We are now in a better position and so must evolve our own new religion, preferably one in which there is no god, son of god, or prophet a religion of curiosity, of science, of scientific method and inquiry.
At least we can conduct experiments and see for ourselves what is accurate description of reality.
The problem lies in the concept of a nation or nation state if you do away with boundaries than all that remains are humans, going a tad further if you take
away the stupid religions all that separates people are their physical traits, which of course we can’t change but slowly most people accept and adapt to it.
You are complaining about humanity yet you lament the state in your country, are you able to see beyond the narrow concept of a country or nation.
Go ahead write on their Facebook wall, but that is just a load of bs, social networking will get them out of there, well they can always try. This is just propaganda, yes they are being bombed and they are persecuted but yet they can set up a Facebook page and ask for support..are they asking for funds yet if not that may follow or people may just volunteer the money.
Yes go ahead you can call me callous, cruel, godless or just plain stupid.
It IS true that the problem we have in Gaza, Kosovo, Bosnia etc are but manifestations of how we see each other as different. The perception of difference,by itself, would not be as much a problem but for the tendency of one to extrapolate it into something that is seen as a threat to their religion, nation and self. Things that make us stand out will always exist. While it is quite unpractical to expect an Utopian world where everyone is equal, the present conflicts do demand a more lasting solution. The only solution that comes close to achieving this “Education in tolerance”. This might not happen in one lifetime. But we surely should encourage our children to see all points of view of everything they encounter. To take educated decisions – always. To understand that since no one else can think and feel exactly like their selves, it should be acceptable and natural that “these others” arrive at different perspectives to the same situation – be it ideological, theological or existential. My vote goes not for Gaza, Palestine or Israel, but for Humanity. ONLY HUMANITY.
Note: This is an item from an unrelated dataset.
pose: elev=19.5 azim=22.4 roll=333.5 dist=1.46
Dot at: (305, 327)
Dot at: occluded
After reading this I am hopeful about the middle east for the first time. I takes the generation of living in this situation to add clearity and simplicity to solve this Gordian knot.
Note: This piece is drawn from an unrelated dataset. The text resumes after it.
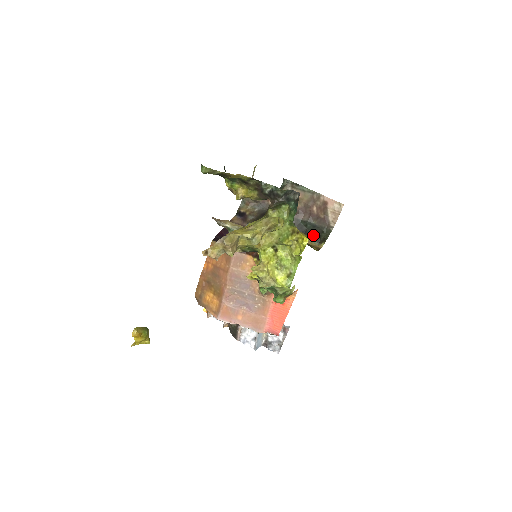
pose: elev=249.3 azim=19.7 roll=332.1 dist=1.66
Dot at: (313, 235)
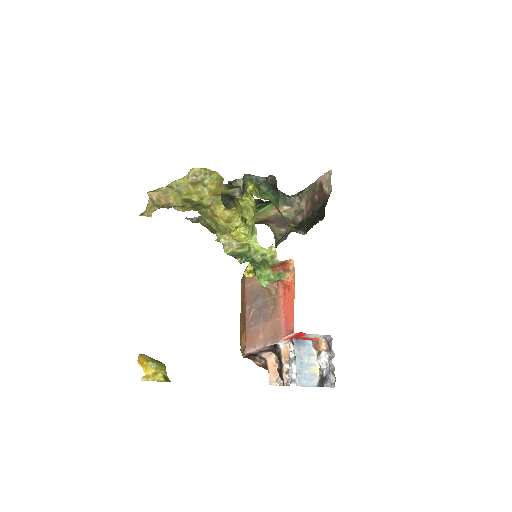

The tragity that is still taking place in humanity today seems like somehow we can solve these situations with all the knowledge & human suffering our species has gone through down through the ages. What a species God or Fate has created.
If the Jews had not suffered so much under Hitler there would not be this recoil in the Middle East.
Somehow the Palestinians are the victums of what Hitler did to the Jews.
Unfortunately I see no soluations.
Why must Humanity keep suffering?
That is not entirely correct. While many Jews came to Palestine after WW2, Jews started immigrating to Palestine well before WWII to escape the Russian pogroms and anti-Semitism in the Arabic world.